Coarse-grained
(CG) models of biomolecules have been widely used
in protein/ribonucleic acid (RNA) three-dimensional structure prediction,
docking, drug design, and molecular simulations due to their superiority
in computational efficiency. Most of these applications strongly depend
on the reasonable estimation of solvation free energy, which requires
the accurate calculation of solvent accessible surface area (SASA).
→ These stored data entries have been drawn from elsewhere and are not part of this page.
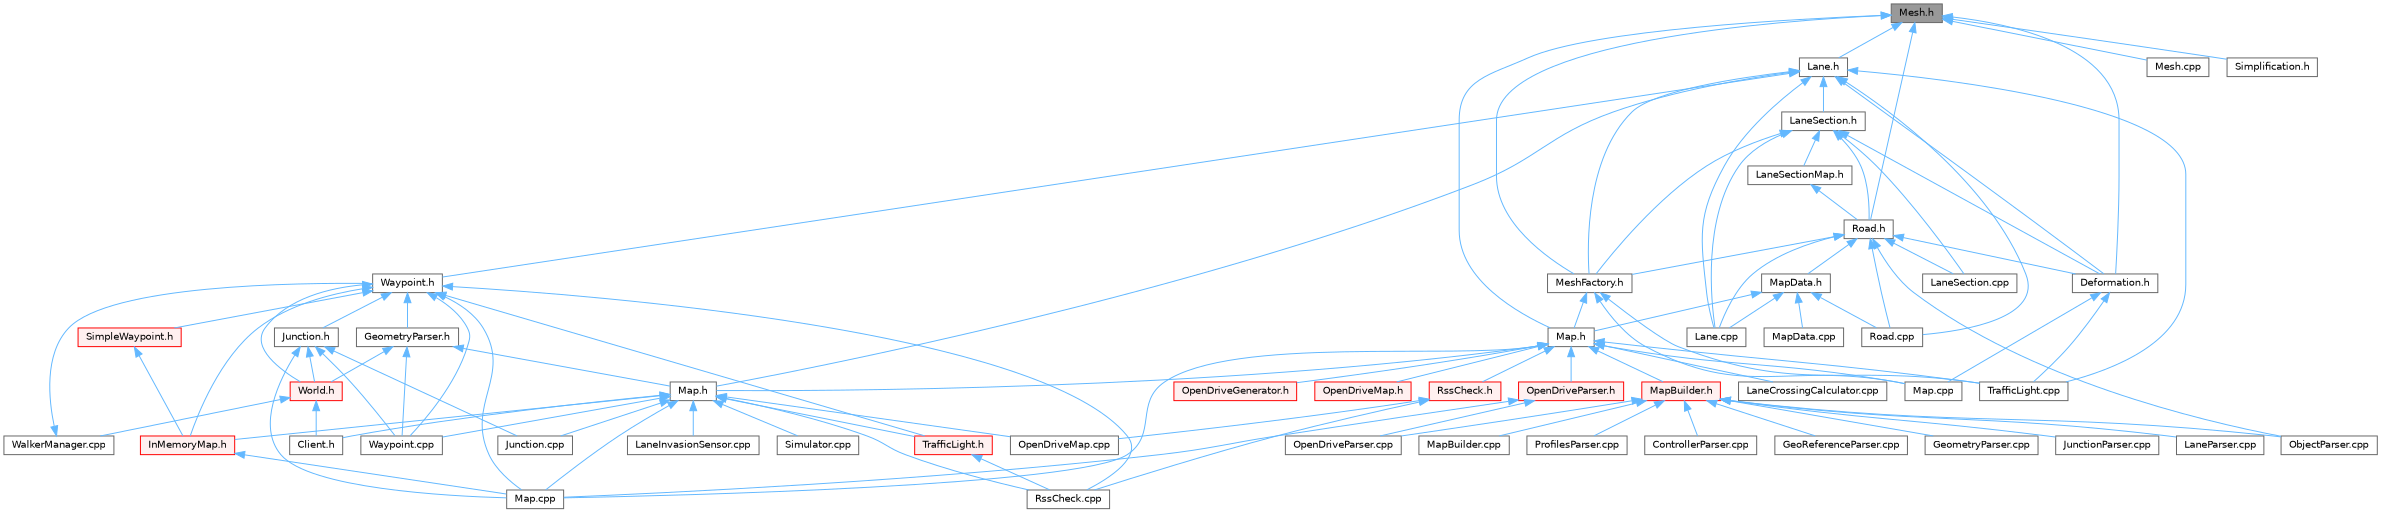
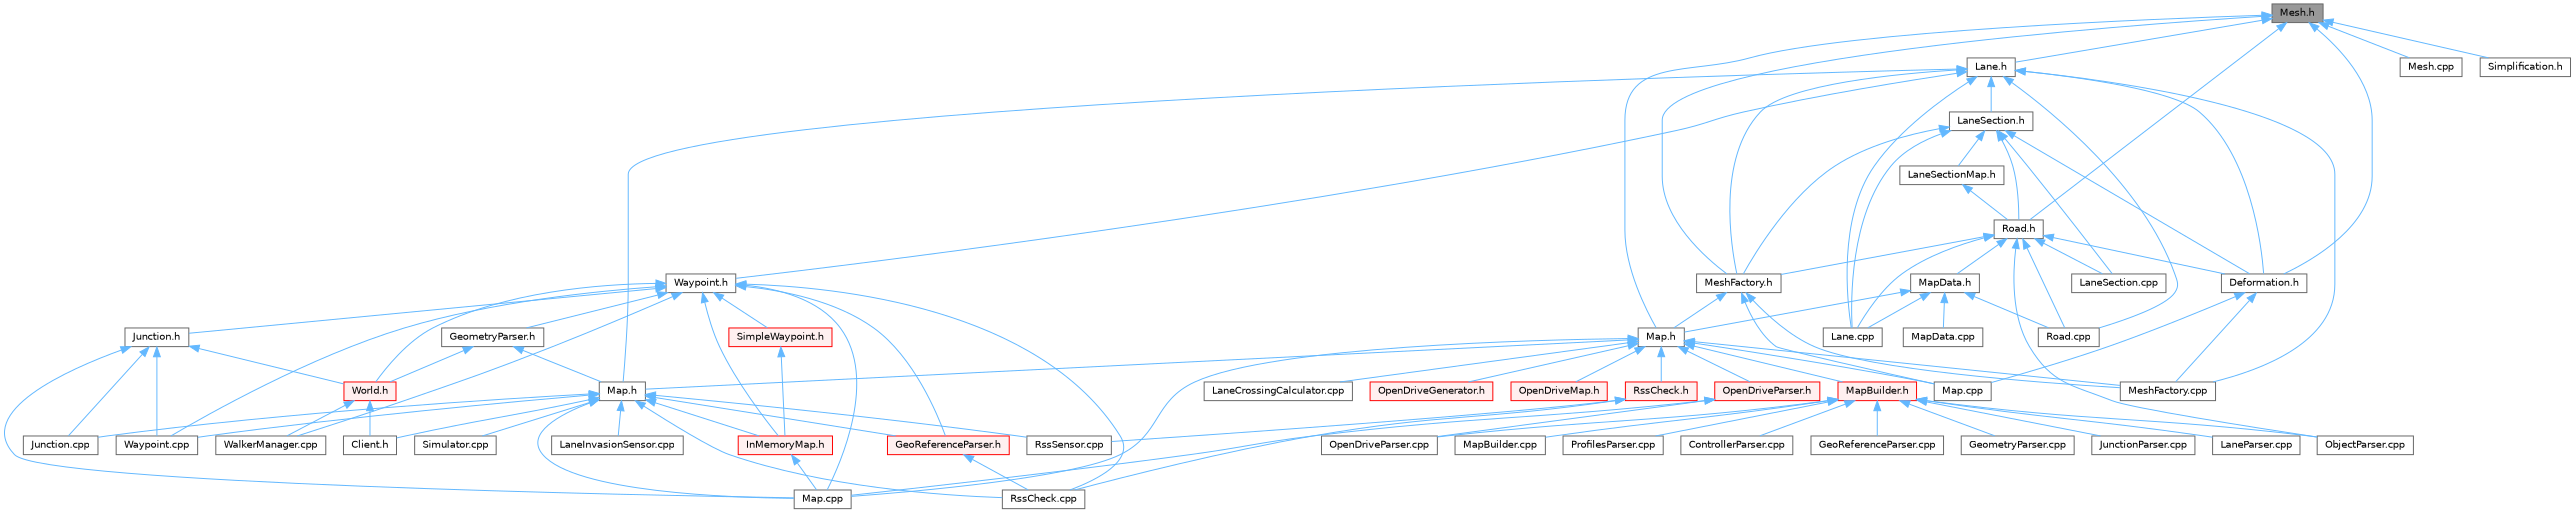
  digraph {
    node [color=grey40 fillcolor=white fontname=Helvetica fontsize=10 shape=box style=filled]
    edge [color=steelblue1 dir=back fontname=Helvetica fontsize=10 labelfontname=Helvetica labelfontsize=10 style=solid]
    n1 [color=gray40 fillcolor=grey60 fontcolor=black height=0.2 label="Mesh.h" width=0.4]
    n2 [height=0.2 label="Deformation.h" width=0.4]
    n3 [height=0.2 label="Lane.h" width=0.4]
    n4 [height=0.2 label="Road.h" width=0.4]
    n5 [height=0.2 label="Map.h" width=0.4]
    n6 [height=0.2 label="MeshFactory.h" width=0.4]
    n7 [height=0.2 label="Mesh.cpp" width=0.4]
    n8 [height=0.2 label="Simplification.h" width=0.4]
    n9 [height=0.2 label="Map.cpp" width=0.4]
-   n10 [height=0.2 label="TrafficLight.cpp" width=0.4]
+   n10 [height=0.2 label="MeshFactory.cpp" width=0.4]
    n11 [height=0.2 label="Lane.cpp" width=0.4]
    n12 [height=0.2 label="LaneSection.h" width=0.4]
    n13 [height=0.2 label="Map.h" width=0.4]
    n14 [height=0.2 label="Road.cpp" width=0.4]
    n15 [height=0.2 label="Waypoint.h" width=0.4]
    n16 [height=0.2 label="LaneSection.cpp" width=0.4]
    n17 [height=0.2 label="MapData.h" width=0.4]
    n18 [height=0.2 label="ObjectParser.cpp" width=0.4]
    n19 [height=0.2 label="LaneCrossingCalculator.cpp" width=0.4]
    n20 [height=0.2 label="Map.cpp" width=0.4]
    n21 [color=red fillcolor="#FFF0F0" height=0.2 label="MapBuilder.h" width=0.4]
    n22 [color=red fillcolor="#FFF0F0" height=0.2 label="OpenDriveGenerator.h" width=0.4]
    n23 [color=red fillcolor="#FFF0F0" height=0.2 label="OpenDriveMap.h" width=0.4]
    n24 [color=red fillcolor="#FFF0F0" height=0.2 label="OpenDriveParser.h" width=0.4]
    n25 [color=red fillcolor="#FFF0F0" height=0.2 label="RssCheck.h" width=0.4]
    n26 [height=0.2 label="LaneSectionMap.h" width=0.4]
    n27 [height=0.2 label="Client.h" width=0.4]
    n28 [color=red fillcolor="#FFF0F0" height=0.2 label="InMemoryMap.h" width=0.4]
    n29 [height=0.2 label="Junction.cpp" width=0.4]
    n30 [height=0.2 label="LaneInvasionSensor.cpp" width=0.4]
    n31 [height=0.2 label="RssCheck.cpp" width=0.4]
-   n32 [height=0.2 label="OpenDriveMap.cpp" width=0.4]
+   n32 [height=0.2 label="RssSensor.cpp" width=0.4]
    n33 [height=0.2 label="Simulator.cpp" width=0.4]
-   n34 [color=red fillcolor="#FFF0F0" height=0.2 label="TrafficLight.h" width=0.4]
+   n34 [color=red fillcolor="#FFF0F0" height=0.2 label="GeoReferenceParser.h" width=0.4]
    n35 [height=0.2 label="Waypoint.cpp" width=0.4]
    n36 [height=0.2 label="MapData.cpp" width=0.4]
    n37 [height=0.2 label="Junction.h" width=0.4]
    n38 [color=red fillcolor="#FFF0F0" height=0.2 label="World.h" width=0.4]
    n39 [height=0.2 label="WalkerManager.cpp" width=0.4]
    n40 [height=0.2 label="GeometryParser.h" width=0.4]
    n41 [color=red fillcolor="#FFF0F0" height=0.2 label="SimpleWaypoint.h" width=0.4]
    n42 [height=0.2 label="ControllerParser.cpp" width=0.4]
    n43 [height=0.2 label="GeoReferenceParser.cpp" width=0.4]
    n44 [height=0.2 label="GeometryParser.cpp" width=0.4]
    n45 [height=0.2 label="JunctionParser.cpp" width=0.4]
    n46 [height=0.2 label="LaneParser.cpp" width=0.4]
    n47 [height=0.2 label="MapBuilder.cpp" width=0.4]
    n48 [height=0.2 label="OpenDriveParser.cpp" width=0.4]
    n49 [height=0.2 label="ProfilesParser.cpp" width=0.4]
    n1 -> n2
    n1 -> n3
    n1 -> n4
    n1 -> n5
    n1 -> n6
    n1 -> n7
    n1 -> n8
    n2 -> n9
    n2 -> n10
    n3 -> n2
    n3 -> n6
    n3 -> n10
    n3 -> n11
    n3 -> n12
    n3 -> n13
    n3 -> n14
    n3 -> n15
    n4 -> n2
    n4 -> n6
    n4 -> n11
    n4 -> n14
    n4 -> n16
    n4 -> n17
    n4 -> n18
    n5 -> n9
    n5 -> n10
    n5 -> n13
    n5 -> n19
    n5 -> n20
    n5 -> n21
    n5 -> n22
    n5 -> n23
    n5 -> n24
    n5 -> n25
    n6 -> n5
    n6 -> n9
    n6 -> n10
    n12 -> n2
    n12 -> n4
    n12 -> n6
    n12 -> n11
    n12 -> n16
    n12 -> n26
    n13 -> n20
    n13 -> n27
    n13 -> n28
    n13 -> n29
    n13 -> n30
    n13 -> n31
    n13 -> n32
    n13 -> n33
    n13 -> n34
    n13 -> n35
    n15 -> n20
    n15 -> n28
    n15 -> n31
    n15 -> n34
    n15 -> n35
    n15 -> n37
    n15 -> n38
-   n39 -> n15
+   n15 -> n39
    n15 -> n40
    n15 -> n41
    n17 -> n5
    n17 -> n11
    n17 -> n14
    n17 -> n36
    n21 -> n18
    n21 -> n42
    n21 -> n43
    n21 -> n44
    n21 -> n45
    n21 -> n46
    n21 -> n47
    n21 -> n48
    n21 -> n49
    n24 -> n20
    n24 -> n48
    n25 -> n31
    n25 -> n32
    n26 -> n4
    n28 -> n20
    n34 -> n31
    n37 -> n20
    n37 -> n29
    n37 -> n35
    n37 -> n38
    n38 -> n27
    n38 -> n39
    n40 -> n13
-   n40 -> n35
    n40 -> n38
    n41 -> n28
  }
Although algorithms for SASA calculations with all-atom protein and
RNA structures have been well-established, accurately estimating the
SASA based on CG structures is extremely challenging. In this work,
we developed a deep learning-based SASA estimator (DeepCGSA), which
can provide almost perfect SASA estimation based on CG structures
of protein and RNA molecules. Extensive testing analysis showed that
for three types of widely used CG protein models, including the Cα-based,
Cα–Cβ, and Martini models, the correlation coefficients
between the predicted values and the reference values can be as high
as 0.95–0.99, which perform dramatically better than available
methods. In addition, the new method can be used for CG RNA structures
and unfolded protein structures with much improved accuracy. We anticipate
that DeepCGSA will be highly useful in the protein/RNA structure prediction,
drug design, and other applications, in which accurate estimations
of SASA for CG biomolecular structures are critically important.